Document segment:
((
How to spot palaeontological crankery

Pterosaurs, such as the newly described Jurassic species Klobiodon rochei, are magnets for palaeontological cranks: those individuals who harbour and promote idiosyncratic and problematic ideas about palaeobiological topics. Some cranks are a genuine nuisance for educators, but they are easy enough to spot and avoid if you know their characteristics. Say, that sounds like a good idea for a blog post.
Like many popular sciences, palaeontology attracts individuals harbouring what can kindly be called ‘alternative’ or ‘fringe’ ideas: interpretations of evolutionary relationships, animal biomechanics or other facets of palaeobiology that contrast with ‘mainstream’ science. Such individuals are generally referred to as "cranks" - a term defined at Wikipedia as "a person who holds an unshakable belief that most of his or her contemporaries consider to be false". While most crank palaeontology is confined to obscure literature or forgotten corners of the internet, and is therefore pretty harmless, some cranks are major sources of misinformation thanks to their prominent, professional-looking websites, deals with mainstream book publishers, or careers in public outreach exercises.
))
Material provided:
((
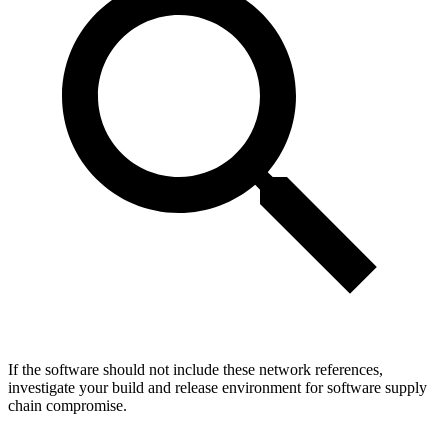
If the software should not include these network references,
investigate your build and release environment for software supply
chain compromise.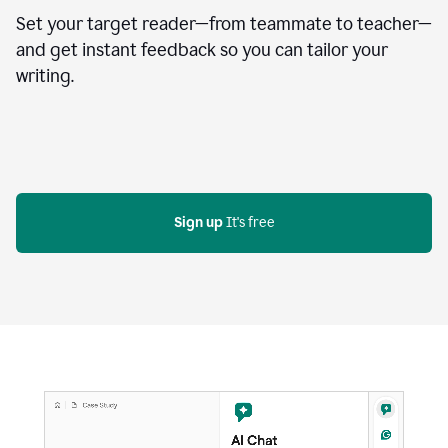
Set your target reader—from teammate to teacher—
and get instant feedback so you can tailor your
writing.
Sign up
 It's free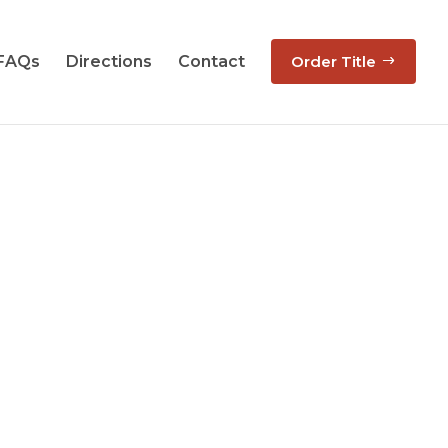
 FAQs
Directions
Contact
Order Title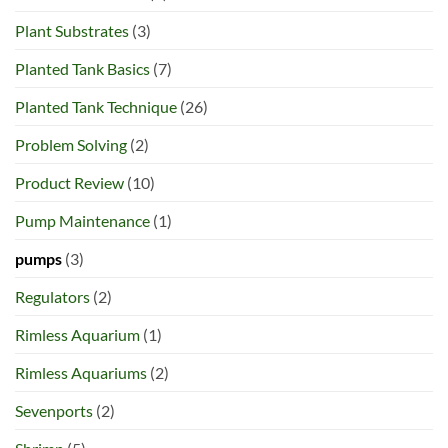
Plant Substrates
(3)
Planted Tank Basics
(7)
Planted Tank Technique
(26)
Problem Solving
(2)
Product Review
(10)
Pump Maintenance
(1)
pumps
(3)
Regulators
(2)
Rimless Aquarium
(1)
Rimless Aquariums
(2)
Sevenports
(2)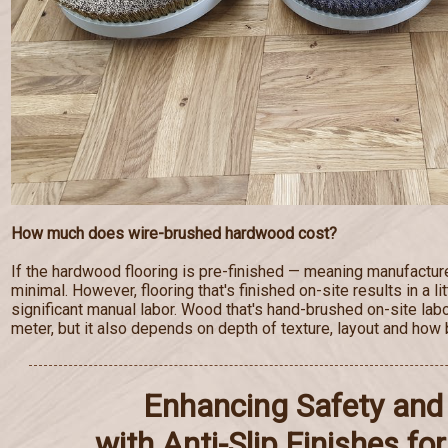
How much does wire-brushed hardwood cost?
If the hardwood flooring is pre-finished — meaning manufactur
minimal. However, flooring that's finished on-site results in a lit
significant manual labor. Wood that's hand-brushed on-site lab
meter, but it also depends on depth of texture, layout and how b
Enhancing Safety and 
with Anti-Slip Finishes f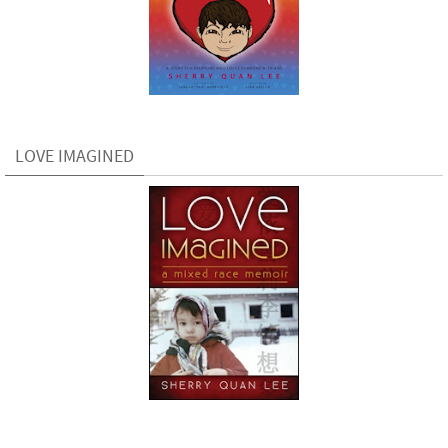
LOVE IMAGINED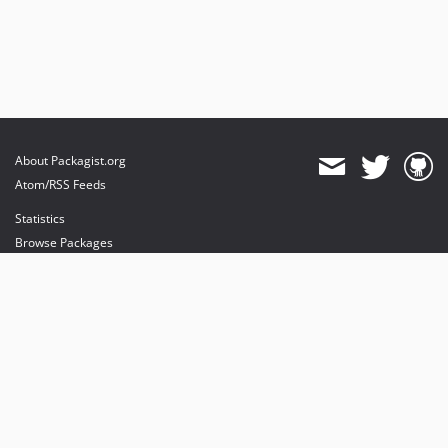
About Packagist.org
Atom/RSS Feeds
Statistics
Browse Packages
API
Mirrors
Status
Dashboard
provides maintenance and hosting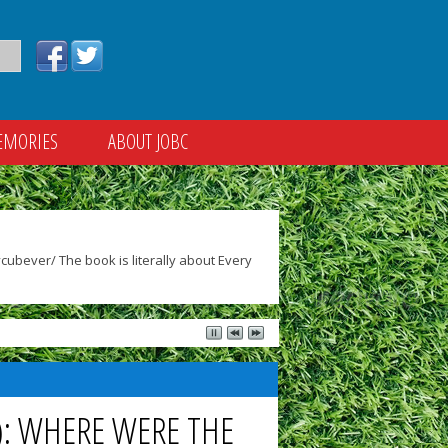
EMORIES
ABOUT JOBC
ubever/ The book is literally about Every
5): WHERE WERE THE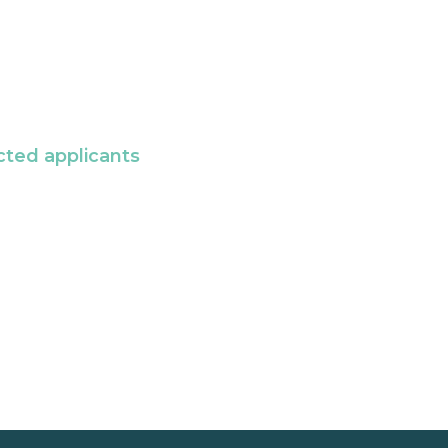
cted applicants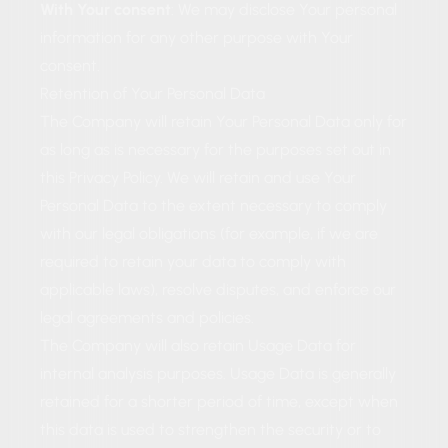
With Your consent
: We may disclose Your personal
information for any other purpose with Your
consent.
Retention of Your Personal Data
The Company will retain Your Personal Data only for
as long as is necessary for the purposes set out in
this Privacy Policy. We will retain and use Your
Personal Data to the extent necessary to comply
with our legal obligations (for example, if we are
required to retain your data to comply with
applicable laws), resolve disputes, and enforce our
legal agreements and policies.
The Company will also retain Usage Data for
internal analysis purposes. Usage Data is generally
retained for a shorter period of time, except when
this data is used to strengthen the security or to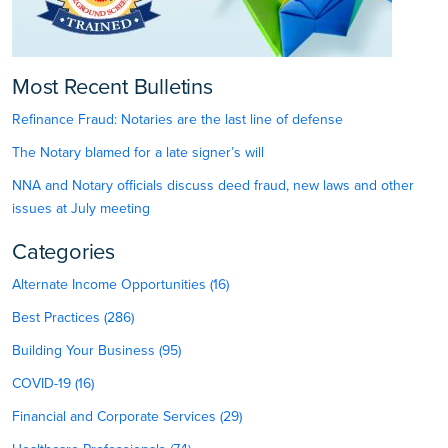
Most Recent Bulletins
Refinance Fraud: Notaries are the last line of defense
The Notary blamed for a late signer’s will
NNA and Notary officials discuss deed fraud, new laws and other
issues at July meeting
Categories
Alternate Income Opportunities (16)
Best Practices (286)
Building Your Business (95)
COVID-19 (16)
Financial and Corporate Services (29)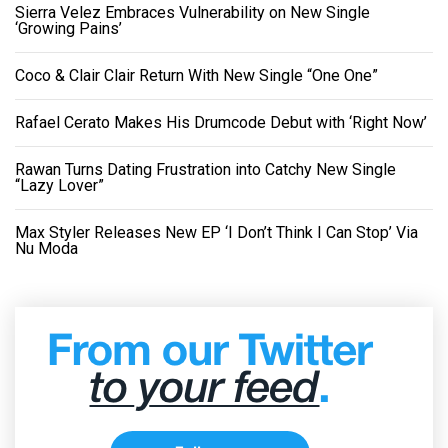
Sierra Velez Embraces Vulnerability on New Single
‘Growing Pains’
Coco & Clair Clair Return With New Single “One One”
Rafael Cerato Makes His Drumcode Debut with ‘Right Now’
Rawan Turns Dating Frustration into Catchy New Single
“Lazy Lover”
Max Styler Releases New EP ‘I Don’t Think I Can Stop’ Via
Nu Moda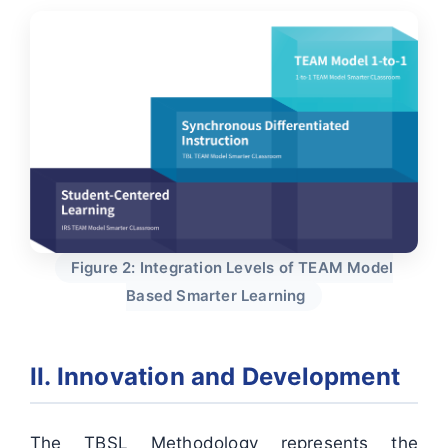
Figure 2: Integration Levels of TEAM Model
Based Smarter Learning
II. Innovation and Development
The TBSL Methodology represents the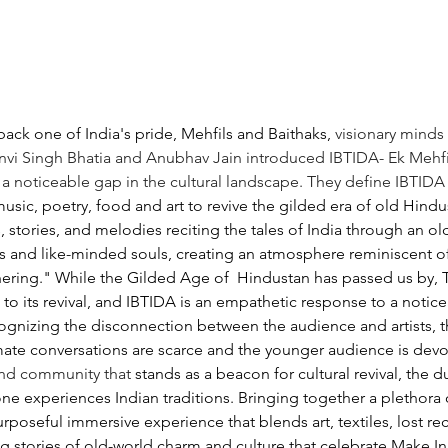
back one of India's pride, Mehfils and Baithaks, 
visionary minds
nvi Singh Bhatia and Anubhav Jain introduced IBTIDA- Ek Mehfil
a noticeable gap in the cultural landscape. They define IBTIDA
sic, poetry, food and art to revive the gilded era of old Hindust
 stories, and melodies reciting the tales of India through an ol
ts and like-minded souls, creating an atmosphere reminiscent of 
hering." 
While the Gilded Age of 
Hindustan has passed us by, T
o its revival, and IBTIDA is an empathetic response to a notice
ognizing the disconnection between the audience and artists, the
timate conversations are scarce and the younger audience is devoi
nd community that 
stands as a beacon for cultural revival, the 
ne experiences Indian traditions. Bringing together a plethora o
rposeful immersive experience that blends art, textiles, lost reci
g stories of old-world charm and culture that celebrate Make In I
))
Work instructions:
1. Revise the passage on palaeontological crankery from "Like many popular" through "public outreach exercises.", changing "misinformation" to "disinformation".
2. Which newly described Jurassic pterosaur species does the passage on palaeontological crankery name?

Answers for the exercise:
1.
Like many popular sciences, palaeontology attracts individuals harbouring what can kindly be called ‘alternative’ or ‘fringe’ ideas: interpretations of evolutionary relationships, animal biomechanics or other facets of palaeobiology that contrast with ‘mainstream’ science. Such individuals are generally referred to as "cranks" - a term defined at Wikipedia as "a person who holds an unshakable belief that most of his or her contemporaries consider to be false". While most crank palaeontology is confined to obscure literature or forgotten corners of the internet, and is therefore pretty harmless, some cranks are major sources of disinformation thanks to their prominent, professional-looking websites, deals with mainstream book publishers, or careers in public outreach exercises.

2. Klobiodon rochei